Friday, August 29, 2008
When Four Tribes Go to War
Ron has linked to a blog entry by Damien G. Walter on Scott McCloud's theory of the four tribes of artists in his book Making Comics. Longtime readers may recall my excitement about McCloud's classifications in this post that I wrote two years ago. I only call attention to it now because of the spiffy graphic, which I may print out and give to my creative writing students late in the semester, after they've had a chance to build up a small body of work and some confidence, just to promote discussion.

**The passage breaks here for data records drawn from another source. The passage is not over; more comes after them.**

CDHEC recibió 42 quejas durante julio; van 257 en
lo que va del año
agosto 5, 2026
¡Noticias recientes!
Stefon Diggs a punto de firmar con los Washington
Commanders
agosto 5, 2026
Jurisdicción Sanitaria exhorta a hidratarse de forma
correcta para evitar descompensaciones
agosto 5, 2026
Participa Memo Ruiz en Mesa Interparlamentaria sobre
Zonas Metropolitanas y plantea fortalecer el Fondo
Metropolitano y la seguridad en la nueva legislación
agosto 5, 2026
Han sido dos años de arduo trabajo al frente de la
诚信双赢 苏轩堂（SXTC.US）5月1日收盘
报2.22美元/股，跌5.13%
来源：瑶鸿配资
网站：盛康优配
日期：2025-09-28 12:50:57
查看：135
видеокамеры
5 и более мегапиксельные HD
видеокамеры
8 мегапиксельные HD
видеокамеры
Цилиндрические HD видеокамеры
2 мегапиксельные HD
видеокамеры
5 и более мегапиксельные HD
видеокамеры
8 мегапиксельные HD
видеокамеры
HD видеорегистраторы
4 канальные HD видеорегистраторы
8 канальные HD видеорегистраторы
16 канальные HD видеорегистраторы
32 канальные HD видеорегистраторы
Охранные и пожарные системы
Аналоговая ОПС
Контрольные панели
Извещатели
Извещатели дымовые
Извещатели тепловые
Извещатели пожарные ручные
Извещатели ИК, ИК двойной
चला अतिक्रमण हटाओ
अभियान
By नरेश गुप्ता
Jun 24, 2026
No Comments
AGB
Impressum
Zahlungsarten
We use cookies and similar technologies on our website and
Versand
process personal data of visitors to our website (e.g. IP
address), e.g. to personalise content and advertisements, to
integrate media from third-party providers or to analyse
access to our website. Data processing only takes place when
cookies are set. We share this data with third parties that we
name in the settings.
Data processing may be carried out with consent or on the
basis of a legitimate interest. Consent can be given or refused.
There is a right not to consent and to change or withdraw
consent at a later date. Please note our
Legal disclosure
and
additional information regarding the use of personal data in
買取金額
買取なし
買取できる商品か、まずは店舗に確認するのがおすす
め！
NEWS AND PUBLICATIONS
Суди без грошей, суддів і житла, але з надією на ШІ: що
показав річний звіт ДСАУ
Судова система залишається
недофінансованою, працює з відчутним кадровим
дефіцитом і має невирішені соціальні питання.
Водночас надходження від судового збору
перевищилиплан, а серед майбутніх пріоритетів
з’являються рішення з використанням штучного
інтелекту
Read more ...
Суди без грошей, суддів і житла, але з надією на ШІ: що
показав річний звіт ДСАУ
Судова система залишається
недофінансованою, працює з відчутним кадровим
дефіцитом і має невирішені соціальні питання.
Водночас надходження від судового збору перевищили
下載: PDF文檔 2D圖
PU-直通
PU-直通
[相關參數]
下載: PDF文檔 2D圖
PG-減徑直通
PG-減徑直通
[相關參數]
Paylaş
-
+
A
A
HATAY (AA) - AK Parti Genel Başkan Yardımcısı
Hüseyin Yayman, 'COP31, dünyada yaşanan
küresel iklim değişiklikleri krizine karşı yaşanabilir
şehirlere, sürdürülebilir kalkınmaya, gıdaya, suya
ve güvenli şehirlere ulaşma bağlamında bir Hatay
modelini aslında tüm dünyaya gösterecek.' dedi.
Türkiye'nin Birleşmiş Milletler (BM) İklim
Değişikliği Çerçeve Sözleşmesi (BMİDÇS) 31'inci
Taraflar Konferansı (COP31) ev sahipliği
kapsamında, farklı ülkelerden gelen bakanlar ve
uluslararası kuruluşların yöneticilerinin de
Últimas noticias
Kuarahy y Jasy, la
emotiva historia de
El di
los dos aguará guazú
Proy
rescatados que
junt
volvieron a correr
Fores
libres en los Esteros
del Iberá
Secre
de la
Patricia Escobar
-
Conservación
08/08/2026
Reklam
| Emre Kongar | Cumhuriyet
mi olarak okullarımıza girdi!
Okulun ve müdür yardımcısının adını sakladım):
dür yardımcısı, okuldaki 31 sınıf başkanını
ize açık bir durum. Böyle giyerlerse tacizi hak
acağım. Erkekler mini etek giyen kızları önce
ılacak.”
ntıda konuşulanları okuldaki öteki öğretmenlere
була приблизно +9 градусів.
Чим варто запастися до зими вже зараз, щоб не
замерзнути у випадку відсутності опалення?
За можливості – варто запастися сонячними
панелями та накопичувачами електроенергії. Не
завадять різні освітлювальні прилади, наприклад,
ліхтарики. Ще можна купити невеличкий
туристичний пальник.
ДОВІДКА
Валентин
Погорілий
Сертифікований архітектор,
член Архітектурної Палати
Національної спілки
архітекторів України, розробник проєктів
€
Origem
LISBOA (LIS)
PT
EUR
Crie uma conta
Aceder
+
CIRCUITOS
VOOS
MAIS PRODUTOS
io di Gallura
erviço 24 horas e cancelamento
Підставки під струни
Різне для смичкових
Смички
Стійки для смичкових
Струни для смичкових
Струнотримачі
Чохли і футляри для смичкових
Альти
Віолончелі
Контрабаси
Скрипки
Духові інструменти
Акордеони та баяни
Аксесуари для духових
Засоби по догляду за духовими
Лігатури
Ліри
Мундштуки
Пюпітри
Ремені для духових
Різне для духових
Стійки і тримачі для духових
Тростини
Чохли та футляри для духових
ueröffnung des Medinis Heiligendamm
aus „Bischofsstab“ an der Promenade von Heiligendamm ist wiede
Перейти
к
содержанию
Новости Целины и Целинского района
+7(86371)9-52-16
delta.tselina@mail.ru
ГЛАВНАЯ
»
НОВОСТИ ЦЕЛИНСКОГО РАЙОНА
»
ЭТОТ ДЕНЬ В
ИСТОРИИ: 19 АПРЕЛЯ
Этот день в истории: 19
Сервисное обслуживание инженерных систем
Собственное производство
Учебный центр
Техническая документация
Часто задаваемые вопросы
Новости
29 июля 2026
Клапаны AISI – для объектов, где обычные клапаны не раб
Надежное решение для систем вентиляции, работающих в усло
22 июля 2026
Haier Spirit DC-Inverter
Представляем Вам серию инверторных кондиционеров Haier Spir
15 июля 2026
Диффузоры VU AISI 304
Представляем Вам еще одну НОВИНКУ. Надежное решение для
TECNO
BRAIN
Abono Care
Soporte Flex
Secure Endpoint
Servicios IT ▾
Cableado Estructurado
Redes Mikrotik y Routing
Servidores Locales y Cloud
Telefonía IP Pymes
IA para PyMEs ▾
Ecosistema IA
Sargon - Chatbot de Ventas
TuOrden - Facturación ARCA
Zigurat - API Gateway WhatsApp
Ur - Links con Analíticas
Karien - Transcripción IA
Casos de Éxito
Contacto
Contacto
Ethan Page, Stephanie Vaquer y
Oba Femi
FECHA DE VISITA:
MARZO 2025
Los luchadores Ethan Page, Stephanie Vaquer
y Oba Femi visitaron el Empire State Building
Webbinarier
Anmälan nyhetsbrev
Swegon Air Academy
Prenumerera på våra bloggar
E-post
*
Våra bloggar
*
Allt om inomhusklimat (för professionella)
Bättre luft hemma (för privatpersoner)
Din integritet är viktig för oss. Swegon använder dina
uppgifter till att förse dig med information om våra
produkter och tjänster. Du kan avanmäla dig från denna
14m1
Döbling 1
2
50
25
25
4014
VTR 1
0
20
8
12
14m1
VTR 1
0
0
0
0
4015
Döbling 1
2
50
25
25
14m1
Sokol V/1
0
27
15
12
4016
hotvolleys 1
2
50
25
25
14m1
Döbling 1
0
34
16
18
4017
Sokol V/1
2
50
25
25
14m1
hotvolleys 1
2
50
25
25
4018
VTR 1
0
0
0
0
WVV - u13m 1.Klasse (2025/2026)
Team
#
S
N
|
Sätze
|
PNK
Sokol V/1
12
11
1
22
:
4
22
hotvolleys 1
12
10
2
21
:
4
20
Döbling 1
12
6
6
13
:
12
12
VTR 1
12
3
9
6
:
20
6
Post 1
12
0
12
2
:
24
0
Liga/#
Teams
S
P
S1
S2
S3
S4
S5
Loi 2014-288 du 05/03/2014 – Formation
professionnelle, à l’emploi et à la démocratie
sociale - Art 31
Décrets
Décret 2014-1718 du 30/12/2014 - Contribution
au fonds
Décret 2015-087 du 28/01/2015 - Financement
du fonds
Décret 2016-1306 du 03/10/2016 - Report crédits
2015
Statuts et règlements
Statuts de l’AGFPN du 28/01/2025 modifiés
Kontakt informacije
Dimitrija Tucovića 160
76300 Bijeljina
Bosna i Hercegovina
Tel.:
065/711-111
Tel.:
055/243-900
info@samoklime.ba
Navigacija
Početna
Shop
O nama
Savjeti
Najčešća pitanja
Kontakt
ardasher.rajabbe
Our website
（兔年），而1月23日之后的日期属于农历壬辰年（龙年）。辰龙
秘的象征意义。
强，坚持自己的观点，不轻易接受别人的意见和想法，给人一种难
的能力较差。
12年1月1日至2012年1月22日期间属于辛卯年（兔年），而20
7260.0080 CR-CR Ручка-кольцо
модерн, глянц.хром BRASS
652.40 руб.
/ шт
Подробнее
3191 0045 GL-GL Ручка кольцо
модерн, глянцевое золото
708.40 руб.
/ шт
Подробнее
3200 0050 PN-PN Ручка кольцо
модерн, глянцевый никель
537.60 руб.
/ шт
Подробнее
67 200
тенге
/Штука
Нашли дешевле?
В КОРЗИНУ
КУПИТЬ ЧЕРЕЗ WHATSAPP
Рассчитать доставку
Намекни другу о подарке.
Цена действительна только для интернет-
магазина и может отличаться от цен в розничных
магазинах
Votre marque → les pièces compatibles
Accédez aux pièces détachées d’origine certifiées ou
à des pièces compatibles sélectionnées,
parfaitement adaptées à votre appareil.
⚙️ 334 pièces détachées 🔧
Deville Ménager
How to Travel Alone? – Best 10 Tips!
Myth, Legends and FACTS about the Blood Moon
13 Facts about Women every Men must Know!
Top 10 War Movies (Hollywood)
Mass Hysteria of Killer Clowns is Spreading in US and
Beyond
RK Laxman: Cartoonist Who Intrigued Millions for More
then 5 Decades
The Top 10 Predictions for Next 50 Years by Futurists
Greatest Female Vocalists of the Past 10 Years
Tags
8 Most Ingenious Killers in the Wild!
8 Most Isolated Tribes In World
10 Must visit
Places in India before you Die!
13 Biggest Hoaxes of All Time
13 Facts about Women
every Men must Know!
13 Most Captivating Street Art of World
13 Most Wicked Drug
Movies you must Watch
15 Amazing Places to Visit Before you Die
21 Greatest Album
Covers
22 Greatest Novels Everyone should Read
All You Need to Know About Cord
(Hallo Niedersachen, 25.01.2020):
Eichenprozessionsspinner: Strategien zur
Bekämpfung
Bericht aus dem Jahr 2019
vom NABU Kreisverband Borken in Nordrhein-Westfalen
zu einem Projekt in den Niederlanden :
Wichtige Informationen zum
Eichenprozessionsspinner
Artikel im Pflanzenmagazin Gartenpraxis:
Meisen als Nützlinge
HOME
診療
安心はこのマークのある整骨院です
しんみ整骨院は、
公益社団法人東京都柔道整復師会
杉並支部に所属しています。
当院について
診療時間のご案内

My own natural orientation tends toward Formalist/Classicist, the two "headiest" tribes, but I often look with longing at the greener grass of the Animists and Iconoclasts, grubbing and hooting and blazing with passion and hurling their own feces at the looky-loos. Flarf has attracted so much attention, I think, for being a counterintuitive blending of the Formalist and Iconoclast positions, whereas most of the Language and post-Language writers tend to be either strongly Formalist or strongly Iconoclast without much mixing (Michael Palmer versus Bruce Andrews, say, or Lyn Hejinian versus Alice Notley). The good old School of Quietude writers form an occasionally fractious alliance between Classicists and Animists; for a long time they had many people persuaded that their dyad was the only game in town. One could go on mapping poets and movements this way, but as a cognitive model it's probably most useful for obtaining a better self-understanding.
For a writer like me, uneasily perched between "emerging" and "mid-career," McCloud's tribes help me explain a little better to myself my own dissatisfactions with my writing, and will maybe even serve as fingerposts pointing toward new goals, new processes.